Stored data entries
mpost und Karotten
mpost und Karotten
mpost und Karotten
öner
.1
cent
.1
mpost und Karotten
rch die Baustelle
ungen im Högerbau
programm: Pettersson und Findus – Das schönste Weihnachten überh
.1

• _Required action_
An exact reproduction of all the entries above is required.

• _Problem solution_
mpost und Karotten
mpost und Karotten
mpost und Karotten
öner
.1
cent
.1
mpost und Karotten
rch die Baustelle
ungen im Högerbau
programm: Pettersson und Findus – Das schönste Weihnachten überh
.1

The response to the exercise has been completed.